AIM OF THE EXERCISE => Please transcribe the data that follows without the pictures, keeping every word the same.

DATA =>
☆ ☆ ☆ ☆ ☆
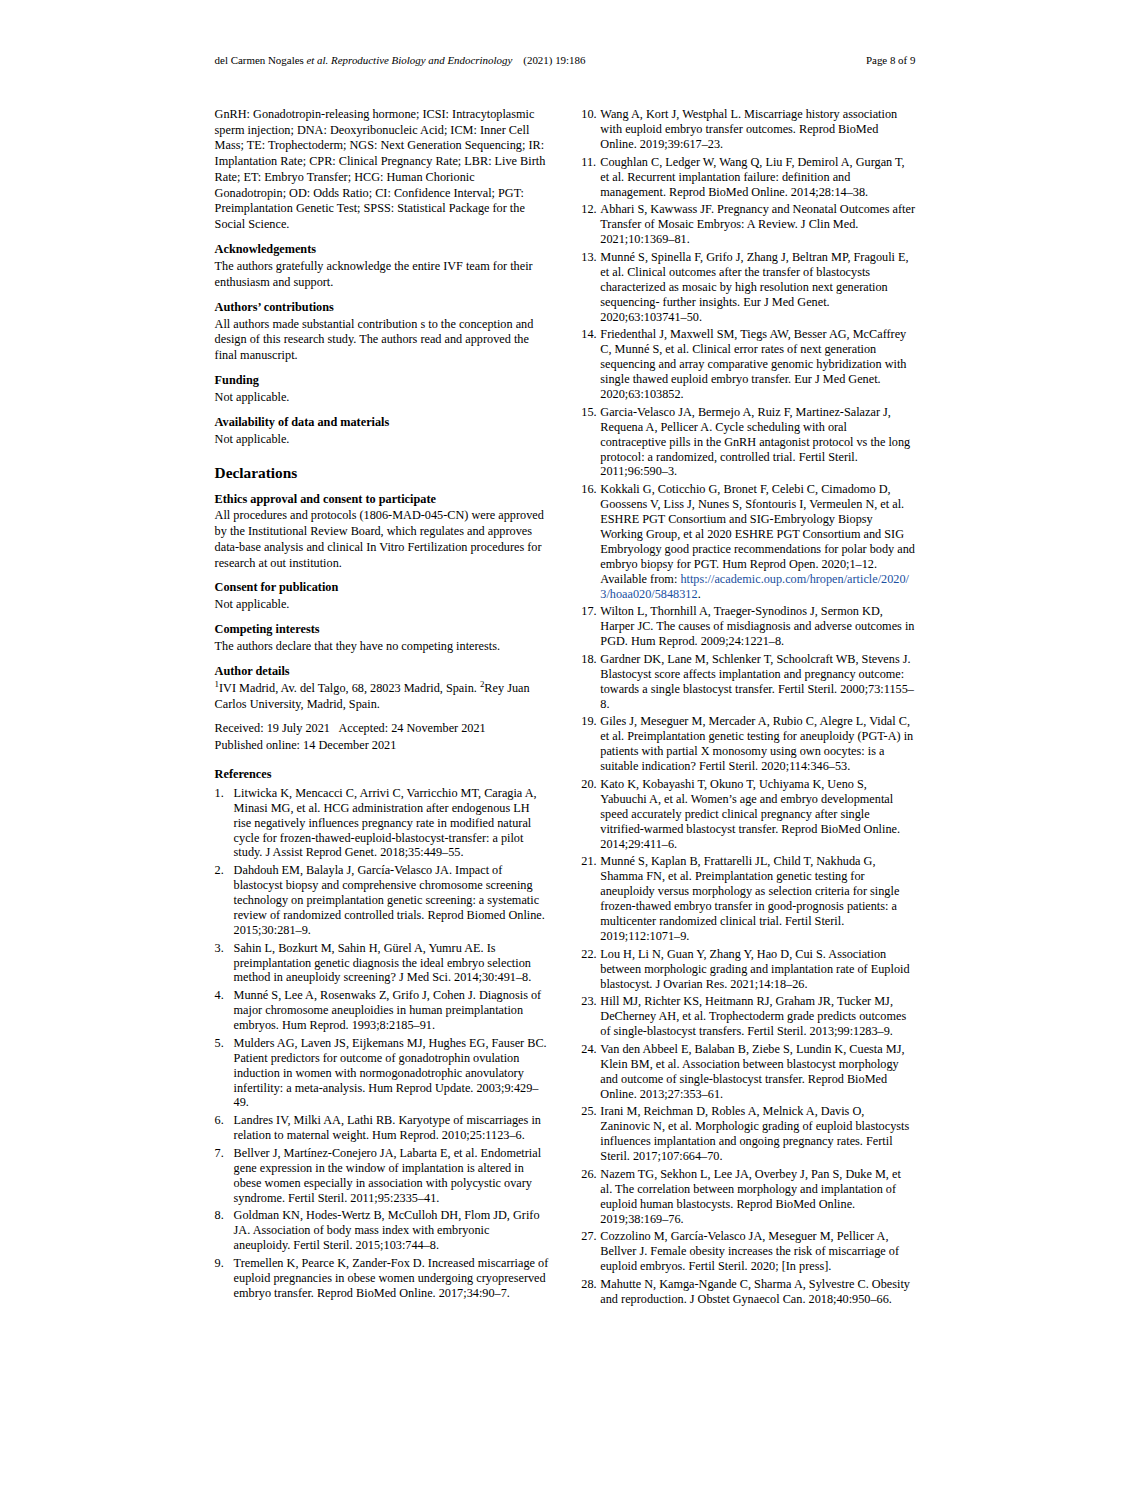del Carmen Nogales et al. Reproductive Biology and Endocrinology (2021) 19:186
Page 8 of 9
GnRH: Gonadotropin-releasing hormone; ICSI: Intracytoplasmic sperm injection; DNA: Deoxyribonucleic Acid; ICM: Inner Cell Mass; TE: Trophectoderm; NGS: Next Generation Sequencing; IR: Implantation Rate; CPR: Clinical Pregnancy Rate; LBR: Live Birth Rate; ET: Embryo Transfer; HCG: Human Chorionic Gonadotropin; OD: Odds Ratio; CI: Confidence Interval; PGT: Preimplantation Genetic Test; SPSS: Statistical Package for the Social Science.
Acknowledgements
The authors gratefully acknowledge the entire IVF team for their enthusiasm and support.
Authors’ contributions
All authors made substantial contribution s to the conception and design of this research study. The authors read and approved the final manuscript.
Funding
Not applicable.
Availability of data and materials
Not applicable.
Declarations
Ethics approval and consent to participate
All procedures and protocols (1806-MAD-045-CN) were approved by the Institutional Review Board, which regulates and approves data-base analysis and clinical In Vitro Fertilization procedures for research at out institution.
Consent for publication
Not applicable.
Competing interests
The authors declare that they have no competing interests.
Author details
1IVI Madrid, Av. del Talgo, 68, 28023 Madrid, Spain. 2Rey Juan Carlos University, Madrid, Spain.
Received: 19 July 2021 Accepted: 24 November 2021
Published online: 14 December 2021
References
Litwicka K, Mencacci C, Arrivi C, Varricchio MT, Caragia A, Minasi MG, et al. HCG administration after endogenous LH rise negatively influences pregnancy rate in modified natural cycle for frozen-thawed-euploid-blastocyst-transfer: a pilot study. J Assist Reprod Genet. 2018;35:449–55.
Dahdouh EM, Balayla J, García-Velasco JA. Impact of blastocyst biopsy and comprehensive chromosome screening technology on preimplantation genetic screening: a systematic review of randomized controlled trials. Reprod Biomed Online. 2015;30:281–9.
Sahin L, Bozkurt M, Sahin H, Gürel A, Yumru AE. Is preimplantation genetic diagnosis the ideal embryo selection method in aneuploidy screening? J Med Sci. 2014;30:491–8.
Munné S, Lee A, Rosenwaks Z, Grifo J, Cohen J. Diagnosis of major chromosome aneuploidies in human preimplantation embryos. Hum Reprod. 1993;8:2185–91.
Mulders AG, Laven JS, Eijkemans MJ, Hughes EG, Fauser BC. Patient predictors for outcome of gonadotrophin ovulation induction in women with normogonadotrophic anovulatory infertility: a meta-analysis. Hum Reprod Update. 2003;9:429–49.
Landres IV, Milki AA, Lathi RB. Karyotype of miscarriages in relation to maternal weight. Hum Reprod. 2010;25:1123–6.
Bellver J, Martínez-Conejero JA, Labarta E, et al. Endometrial gene expression in the window of implantation is altered in obese women especially in association with polycystic ovary syndrome. Fertil Steril. 2011;95:2335–41.
Goldman KN, Hodes-Wertz B, McCulloh DH, Flom JD, Grifo JA. Association of body mass index with embryonic aneuploidy. Fertil Steril. 2015;103:744–8.
Tremellen K, Pearce K, Zander-Fox D. Increased miscarriage of euploid pregnancies in obese women undergoing cryopreserved embryo transfer. Reprod BioMed Online. 2017;34:90–7.
Wang A, Kort J, Westphal L. Miscarriage history association with euploid embryo transfer outcomes. Reprod BioMed Online. 2019;39:617–23.
Coughlan C, Ledger W, Wang Q, Liu F, Demirol A, Gurgan T, et al. Recurrent implantation failure: definition and management. Reprod BioMed Online. 2014;28:14–38.
Abhari S, Kawwass JF. Pregnancy and Neonatal Outcomes after Transfer of Mosaic Embryos: A Review. J Clin Med. 2021;10:1369–81.
Munné S, Spinella F, Grifo J, Zhang J, Beltran MP, Fragouli E, et al. Clinical outcomes after the transfer of blastocysts characterized as mosaic by high resolution next generation sequencing- further insights. Eur J Med Genet. 2020;63:103741–50.
Friedenthal J, Maxwell SM, Tiegs AW, Besser AG, McCaffrey C, Munné S, et al. Clinical error rates of next generation sequencing and array comparative genomic hybridization with single thawed euploid embryo transfer. Eur J Med Genet. 2020;63:103852.
Garcia-Velasco JA, Bermejo A, Ruiz F, Martinez-Salazar J, Requena A, Pellicer A. Cycle scheduling with oral contraceptive pills in the GnRH antagonist protocol vs the long protocol: a randomized, controlled trial. Fertil Steril. 2011;96:590–3.
Kokkali G, Coticchio G, Bronet F, Celebi C, Cimadomo D, Goossens V, Liss J, Nunes S, Sfontouris I, Vermeulen N, et al. ESHRE PGT Consortium and SIG-Embryology Biopsy Working Group, et al 2020 ESHRE PGT Consortium and SIG Embryology good practice recommendations for polar body and embryo biopsy for PGT. Hum Reprod Open. 2020;1–12. Available from: https://academic.oup.com/hropen/article/2020/3/hoaa020/5848312.
Wilton L, Thornhill A, Traeger-Synodinos J, Sermon KD, Harper JC. The causes of misdiagnosis and adverse outcomes in PGD. Hum Reprod. 2009;24:1221–8.
Gardner DK, Lane M, Schlenker T, Schoolcraft WB, Stevens J. Blastocyst score affects implantation and pregnancy outcome: towards a single blastocyst transfer. Fertil Steril. 2000;73:1155–8.
Giles J, Meseguer M, Mercader A, Rubio C, Alegre L, Vidal C, et al. Preimplantation genetic testing for aneuploidy (PGT-A) in patients with partial X monosomy using own oocytes: is a suitable indication? Fertil Steril. 2020;114:346–53.
Kato K, Kobayashi T, Okuno T, Uchiyama K, Ueno S, Yabuuchi A, et al. Women’s age and embryo developmental speed accurately predict clinical pregnancy after single vitrified-warmed blastocyst transfer. Reprod BioMed Online. 2014;29:411–6.
Munné S, Kaplan B, Frattarelli JL, Child T, Nakhuda G, Shamma FN, et al. Preimplantation genetic testing for aneuploidy versus morphology as selection criteria for single frozen-thawed embryo transfer in good-prognosis patients: a multicenter randomized clinical trial. Fertil Steril. 2019;112:1071–9.
Lou H, Li N, Guan Y, Zhang Y, Hao D, Cui S. Association between morphologic grading and implantation rate of Euploid blastocyst. J Ovarian Res. 2021;14:18–26.
Hill MJ, Richter KS, Heitmann RJ, Graham JR, Tucker MJ, DeCherney AH, et al. Trophectoderm grade predicts outcomes of single-blastocyst transfers. Fertil Steril. 2013;99:1283–9.
Van den Abbeel E, Balaban B, Ziebe S, Lundin K, Cuesta MJ, Klein BM, et al. Association between blastocyst morphology and outcome of single-blastocyst transfer. Reprod BioMed Online. 2013;27:353–61.
Irani M, Reichman D, Robles A, Melnick A, Davis O, Zaninovic N, et al. Morphologic grading of euploid blastocysts influences implantation and ongoing pregnancy rates. Fertil Steril. 2017;107:664–70.
Nazem TG, Sekhon L, Lee JA, Overbey J, Pan S, Duke M, et al. The correlation between morphology and implantation of euploid human blastocysts. Reprod BioMed Online. 2019;38:169–76.
Cozzolino M, García-Velasco JA, Meseguer M, Pellicer A, Bellver J. Female obesity increases the risk of miscarriage of euploid embryos. Fertil Steril. 2020; [In press].
Mahutte N, Kamga-Ngande C, Sharma A, Sylvestre C. Obesity and reproduction. J Obstet Gynaecol Can. 2018;40:950–66.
☆ ☆ ☆ ☆ ☆
EXPECTED OUTPUT =>
del Carmen Nogales et al. Reproductive Biology and Endocrinology (2021) 19:186
Page 8 of 9
GnRH: Gonadotropin-releasing hormone; ICSI: Intracytoplasmic sperm injection; DNA: Deoxyribonucleic Acid; ICM: Inner Cell Mass; TE: Trophectoderm; NGS: Next Generation Sequencing; IR: Implantation Rate; CPR: Clinical Pregnancy Rate; LBR: Live Birth Rate; ET: Embryo Transfer; HCG: Human Chorionic Gonadotropin; OD: Odds Ratio; CI: Confidence Interval; PGT: Preimplantation Genetic Test; SPSS: Statistical Package for the Social Science.
Acknowledgements
The authors gratefully acknowledge the entire IVF team for their enthusiasm and support.
Authors’ contributions
All authors made substantial contribution s to the conception and design of this research study. The authors read and approved the final manuscript.
Funding
Not applicable.
Availability of data and materials
Not applicable.
Declarations
Ethics approval and consent to participate
All procedures and protocols (1806-MAD-045-CN) were approved by the Institutional Review Board, which regulates and approves data-base analysis and clinical In Vitro Fertilization procedures for research at out institution.
Consent for publication
Not applicable.
Competing interests
The authors declare that they have no competing interests.
Author details
1IVI Madrid, Av. del Talgo, 68, 28023 Madrid, Spain. 2Rey Juan Carlos University, Madrid, Spain.
Received: 19 July 2021 Accepted: 24 November 2021
Published online: 14 December 2021
References
Litwicka K, Mencacci C, Arrivi C, Varricchio MT, Caragia A, Minasi MG, et al. HCG administration after endogenous LH rise negatively influences pregnancy rate in modified natural cycle for frozen-thawed-euploid-blastocyst-transfer: a pilot study. J Assist Reprod Genet. 2018;35:449–55.
Dahdouh EM, Balayla J, García-Velasco JA. Impact of blastocyst biopsy and comprehensive chromosome screening technology on preimplantation genetic screening: a systematic review of randomized controlled trials. Reprod Biomed Online. 2015;30:281–9.
Sahin L, Bozkurt M, Sahin H, Gürel A, Yumru AE. Is preimplantation genetic diagnosis the ideal embryo selection method in aneuploidy screening? J Med Sci. 2014;30:491–8.
Munné S, Lee A, Rosenwaks Z, Grifo J, Cohen J. Diagnosis of major chromosome aneuploidies in human preimplantation embryos. Hum Reprod. 1993;8:2185–91.
Mulders AG, Laven JS, Eijkemans MJ, Hughes EG, Fauser BC. Patient predictors for outcome of gonadotrophin ovulation induction in women with normogonadotrophic anovulatory infertility: a meta-analysis. Hum Reprod Update. 2003;9:429–49.
Landres IV, Milki AA, Lathi RB. Karyotype of miscarriages in relation to maternal weight. Hum Reprod. 2010;25:1123–6.
Bellver J, Martínez-Conejero JA, Labarta E, et al. Endometrial gene expression in the window of implantation is altered in obese women especially in association with polycystic ovary syndrome. Fertil Steril. 2011;95:2335–41.
Goldman KN, Hodes-Wertz B, McCulloh DH, Flom JD, Grifo JA. Association of body mass index with embryonic aneuploidy. Fertil Steril. 2015;103:744–8.
Tremellen K, Pearce K, Zander-Fox D. Increased miscarriage of euploid pregnancies in obese women undergoing cryopreserved embryo transfer. Reprod BioMed Online. 2017;34:90–7.
Wang A, Kort J, Westphal L. Miscarriage history association with euploid embryo transfer outcomes. Reprod BioMed Online. 2019;39:617–23.
Coughlan C, Ledger W, Wang Q, Liu F, Demirol A, Gurgan T, et al. Recurrent implantation failure: definition and management. Reprod BioMed Online. 2014;28:14–38.
Abhari S, Kawwass JF. Pregnancy and Neonatal Outcomes after Transfer of Mosaic Embryos: A Review. J Clin Med. 2021;10:1369–81.
Munné S, Spinella F, Grifo J, Zhang J, Beltran MP, Fragouli E, et al. Clinical outcomes after the transfer of blastocysts characterized as mosaic by high resolution next generation sequencing- further insights. Eur J Med Genet. 2020;63:103741–50.
Friedenthal J, Maxwell SM, Tiegs AW, Besser AG, McCaffrey C, Munné S, et al. Clinical error rates of next generation sequencing and array comparative genomic hybridization with single thawed euploid embryo transfer. Eur J Med Genet. 2020;63:103852.
Garcia-Velasco JA, Bermejo A, Ruiz F, Martinez-Salazar J, Requena A, Pellicer A. Cycle scheduling with oral contraceptive pills in the GnRH antagonist protocol vs the long protocol: a randomized, controlled trial. Fertil Steril. 2011;96:590–3.
Kokkali G, Coticchio G, Bronet F, Celebi C, Cimadomo D, Goossens V, Liss J, Nunes S, Sfontouris I, Vermeulen N, et al. ESHRE PGT Consortium and SIG-Embryology Biopsy Working Group, et al 2020 ESHRE PGT Consortium and SIG Embryology good practice recommendations for polar body and embryo biopsy for PGT. Hum Reprod Open. 2020;1–12. Available from: https://academic.oup.com/hropen/article/2020/3/hoaa020/5848312.
Wilton L, Thornhill A, Traeger-Synodinos J, Sermon KD, Harper JC. The causes of misdiagnosis and adverse outcomes in PGD. Hum Reprod. 2009;24:1221–8.
Gardner DK, Lane M, Schlenker T, Schoolcraft WB, Stevens J. Blastocyst score affects implantation and pregnancy outcome: towards a single blastocyst transfer. Fertil Steril. 2000;73:1155–8.
Giles J, Meseguer M, Mercader A, Rubio C, Alegre L, Vidal C, et al. Preimplantation genetic testing for aneuploidy (PGT-A) in patients with partial X monosomy using own oocytes: is a suitable indication? Fertil Steril. 2020;114:346–53.
Kato K, Kobayashi T, Okuno T, Uchiyama K, Ueno S, Yabuuchi A, et al. Women’s age and embryo developmental speed accurately predict clinical pregnancy after single vitrified-warmed blastocyst transfer. Reprod BioMed Online. 2014;29:411–6.
Munné S, Kaplan B, Frattarelli JL, Child T, Nakhuda G, Shamma FN, et al. Preimplantation genetic testing for aneuploidy versus morphology as selection criteria for single frozen-thawed embryo transfer in good-prognosis patients: a multicenter randomized clinical trial. Fertil Steril. 2019;112:1071–9.
Lou H, Li N, Guan Y, Zhang Y, Hao D, Cui S. Association between morphologic grading and implantation rate of Euploid blastocyst. J Ovarian Res. 2021;14:18–26.
Hill MJ, Richter KS, Heitmann RJ, Graham JR, Tucker MJ, DeCherney AH, et al. Trophectoderm grade predicts outcomes of single-blastocyst transfers. Fertil Steril. 2013;99:1283–9.
Van den Abbeel E, Balaban B, Ziebe S, Lundin K, Cuesta MJ, Klein BM, et al. Association between blastocyst morphology and outcome of single-blastocyst transfer. Reprod BioMed Online. 2013;27:353–61.
Irani M, Reichman D, Robles A, Melnick A, Davis O, Zaninovic N, et al. Morphologic grading of euploid blastocysts influences implantation and ongoing pregnancy rates. Fertil Steril. 2017;107:664–70.
Nazem TG, Sekhon L, Lee JA, Overbey J, Pan S, Duke M, et al. The correlation between morphology and implantation of euploid human blastocysts. Reprod BioMed Online. 2019;38:169–76.
Cozzolino M, García-Velasco JA, Meseguer M, Pellicer A, Bellver J. Female obesity increases the risk of miscarriage of euploid embryos. Fertil Steril. 2020; [In press].
Mahutte N, Kamga-Ngande C, Sharma A, Sylvestre C. Obesity and reproduction. J Obstet Gynaecol Can. 2018;40:950–66.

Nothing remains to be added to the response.